(Supplied records begins)

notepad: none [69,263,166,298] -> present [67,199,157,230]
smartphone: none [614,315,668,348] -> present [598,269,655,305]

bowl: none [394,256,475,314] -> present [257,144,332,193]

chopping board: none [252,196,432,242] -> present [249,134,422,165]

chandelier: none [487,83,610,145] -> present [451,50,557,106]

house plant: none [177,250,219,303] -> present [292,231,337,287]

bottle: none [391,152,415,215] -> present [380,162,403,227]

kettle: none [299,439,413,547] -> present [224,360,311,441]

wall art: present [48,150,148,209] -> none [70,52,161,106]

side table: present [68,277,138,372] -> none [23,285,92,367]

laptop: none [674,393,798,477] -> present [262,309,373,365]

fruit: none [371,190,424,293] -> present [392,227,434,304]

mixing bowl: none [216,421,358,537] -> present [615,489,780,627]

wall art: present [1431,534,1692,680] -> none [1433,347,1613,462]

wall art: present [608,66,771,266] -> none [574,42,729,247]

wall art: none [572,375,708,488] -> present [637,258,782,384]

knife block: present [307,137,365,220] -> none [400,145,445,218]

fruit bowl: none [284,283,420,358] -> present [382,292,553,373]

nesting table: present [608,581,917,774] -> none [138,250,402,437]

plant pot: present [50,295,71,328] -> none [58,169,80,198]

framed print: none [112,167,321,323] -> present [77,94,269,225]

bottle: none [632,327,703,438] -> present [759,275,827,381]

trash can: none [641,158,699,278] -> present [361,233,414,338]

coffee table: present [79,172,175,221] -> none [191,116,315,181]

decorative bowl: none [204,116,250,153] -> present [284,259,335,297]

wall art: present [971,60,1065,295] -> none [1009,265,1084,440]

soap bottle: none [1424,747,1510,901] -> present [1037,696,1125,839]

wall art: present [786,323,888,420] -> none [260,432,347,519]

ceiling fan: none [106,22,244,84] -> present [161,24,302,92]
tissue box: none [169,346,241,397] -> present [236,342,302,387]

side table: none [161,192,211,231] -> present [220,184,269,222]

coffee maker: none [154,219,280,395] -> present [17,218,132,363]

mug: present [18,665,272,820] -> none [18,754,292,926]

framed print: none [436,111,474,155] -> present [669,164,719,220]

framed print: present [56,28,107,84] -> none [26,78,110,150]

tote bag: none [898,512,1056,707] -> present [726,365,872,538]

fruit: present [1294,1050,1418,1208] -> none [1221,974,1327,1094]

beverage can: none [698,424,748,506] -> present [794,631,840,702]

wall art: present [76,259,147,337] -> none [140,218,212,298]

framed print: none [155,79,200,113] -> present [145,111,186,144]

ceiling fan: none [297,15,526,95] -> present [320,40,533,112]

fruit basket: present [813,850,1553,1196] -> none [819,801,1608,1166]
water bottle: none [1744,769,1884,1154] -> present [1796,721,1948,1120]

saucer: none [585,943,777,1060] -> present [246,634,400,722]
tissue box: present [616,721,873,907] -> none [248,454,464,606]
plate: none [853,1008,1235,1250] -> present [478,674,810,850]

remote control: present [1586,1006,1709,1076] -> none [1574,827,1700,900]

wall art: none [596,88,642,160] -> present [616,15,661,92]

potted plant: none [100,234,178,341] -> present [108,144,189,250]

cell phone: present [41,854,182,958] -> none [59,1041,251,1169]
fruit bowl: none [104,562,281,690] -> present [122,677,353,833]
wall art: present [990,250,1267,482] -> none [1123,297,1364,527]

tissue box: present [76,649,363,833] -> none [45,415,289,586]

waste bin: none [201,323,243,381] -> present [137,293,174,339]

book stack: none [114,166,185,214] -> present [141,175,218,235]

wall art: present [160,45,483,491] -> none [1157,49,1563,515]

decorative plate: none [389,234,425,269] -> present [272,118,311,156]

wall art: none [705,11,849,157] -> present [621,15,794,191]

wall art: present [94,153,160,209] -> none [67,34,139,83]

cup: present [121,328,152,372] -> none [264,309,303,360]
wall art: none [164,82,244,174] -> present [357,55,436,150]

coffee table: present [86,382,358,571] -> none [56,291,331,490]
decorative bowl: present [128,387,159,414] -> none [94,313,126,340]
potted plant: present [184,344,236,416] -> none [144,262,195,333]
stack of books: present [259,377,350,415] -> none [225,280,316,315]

(Supplied records ends)

■ **Task**: The stopping point is the line containing "side table: present". Reproduce exactly every line of the material from the first through that one.

■ **Answer for the task**:
notepad: none [69,263,166,298] -> present [67,199,157,230]
smartphone: none [614,315,668,348] -> present [598,269,655,305]

bowl: none [394,256,475,314] -> present [257,144,332,193]

chopping board: none [252,196,432,242] -> present [249,134,422,165]

chandelier: none [487,83,610,145] -> present [451,50,557,106]

house plant: none [177,250,219,303] -> present [292,231,337,287]

bottle: none [391,152,415,215] -> present [380,162,403,227]

kettle: none [299,439,413,547] -> present [224,360,311,441]

wall art: present [48,150,148,209] -> none [70,52,161,106]

side table: present [68,277,138,372] -> none [23,285,92,367]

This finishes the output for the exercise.